We are expecting these could help answer your questions and look forward to further discussion. If you have any further questions, please feel free to contact us.
Thank you for the reply and comprehensive experiments added. Most of my main concerns have been well addressed and the authors' effort during the rebuttal phase has made this work much more solid, I will increase my confidence score from 3 to 4.
Thank you for your positive feedback and for raising your confidence score! We sincerely appreciate the time and care you invested in reviewing our work, which has significantly enhanced its quality. We will incorporate these analyses into the revised version.

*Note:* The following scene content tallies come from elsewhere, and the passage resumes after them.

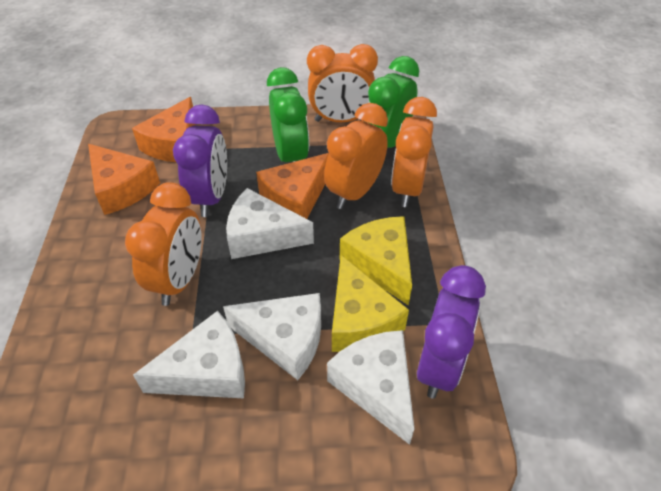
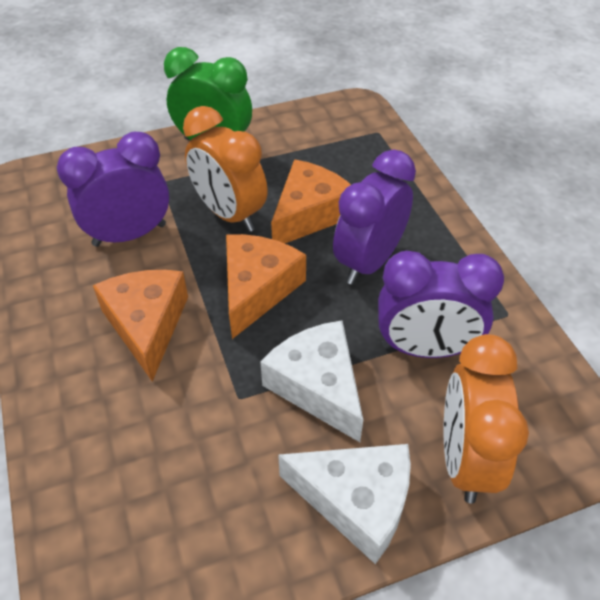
green clock: 2 -> 1
orange clock: 4 -> 2
purple clock: 2 -> 3
white cheese: 4 -> 2
yellow cheese: 2 -> 0

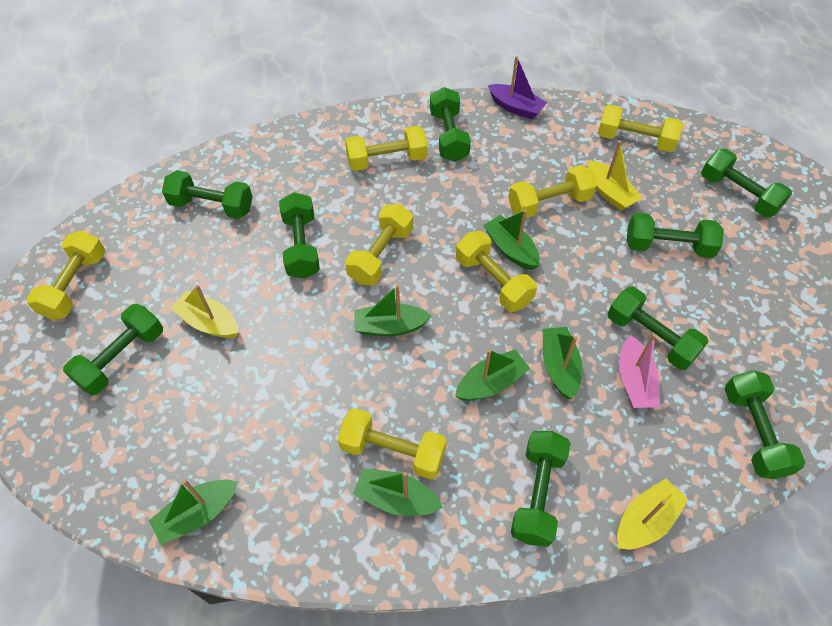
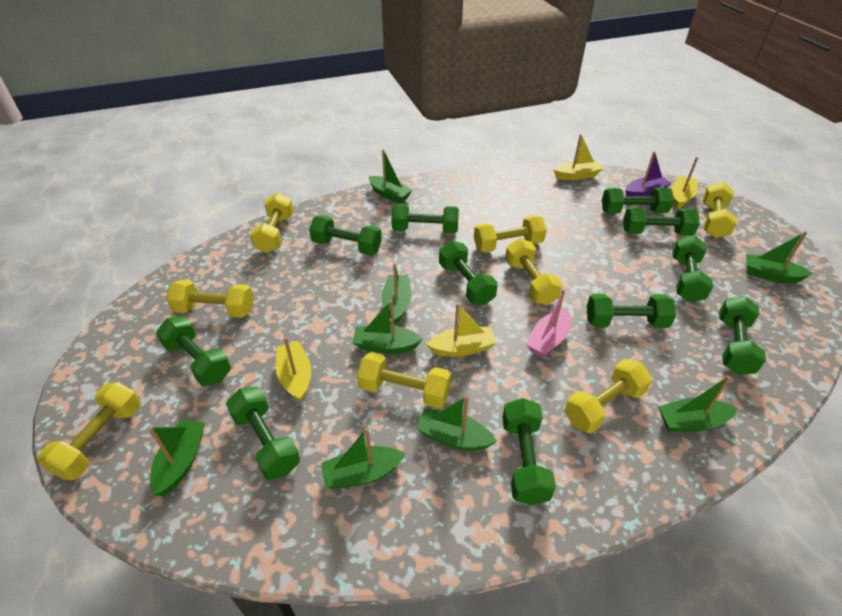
green boat: 6 -> 8
green dumbbell: 9 -> 11
yellow boat: 3 -> 4
yellow dumbbell: 7 -> 8

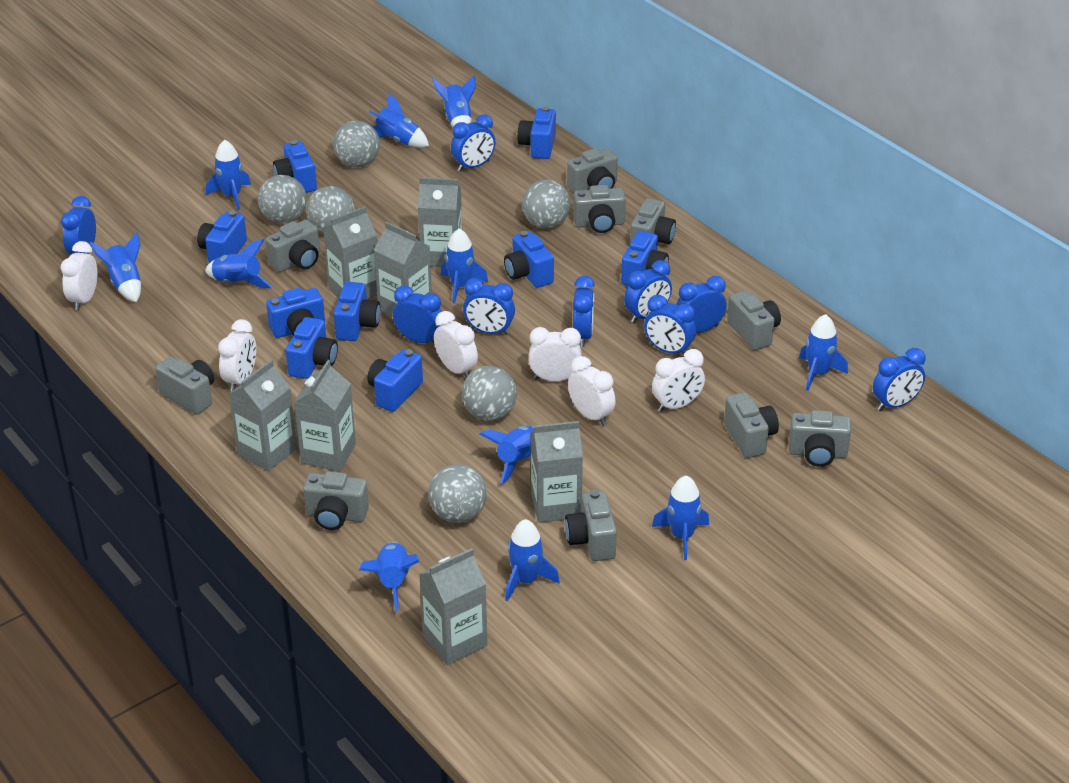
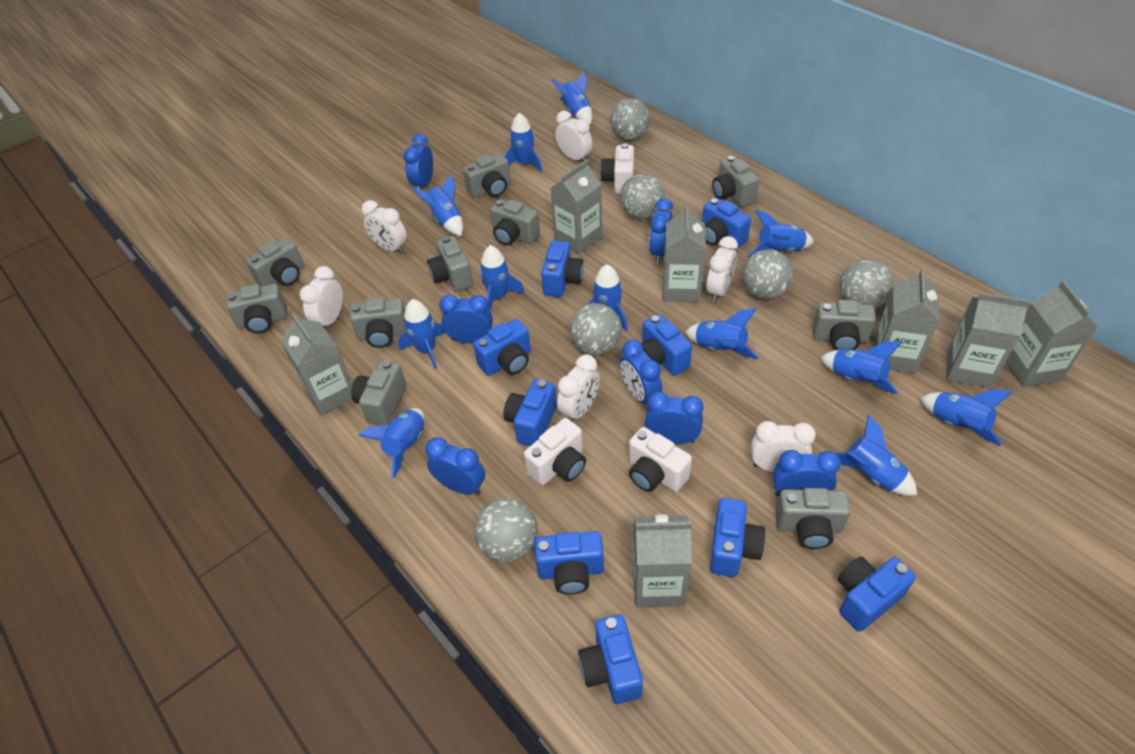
blue clock: 9 -> 7
blue rocket: 11 -> 12
white camera: 0 -> 3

This paper introduces CMGNN, which leverages a new structural–label metric, Compatibility Matrix Discriminability (CMD), to improve performance on heterophilous graphs through confidence-based CM estimation, virtual neighbor supplementation for low-degree nodes, and CM-aware aggregation. Experiments on 13 datasets with 19 baselines show consistent gains, especially under low degree or label rates, supported by robustness tests, ablations, and a unified codebase. While theoretical analysis is limited to simplified settings and some design choices seem engineered, the empirical breadth, clear motivation, and practical utility make the contribution strong. I recommend accept, with camera-ready improvements including clarifying theoretical scope, tightening exposition, and contextualizing the benefits and overhead of individual components.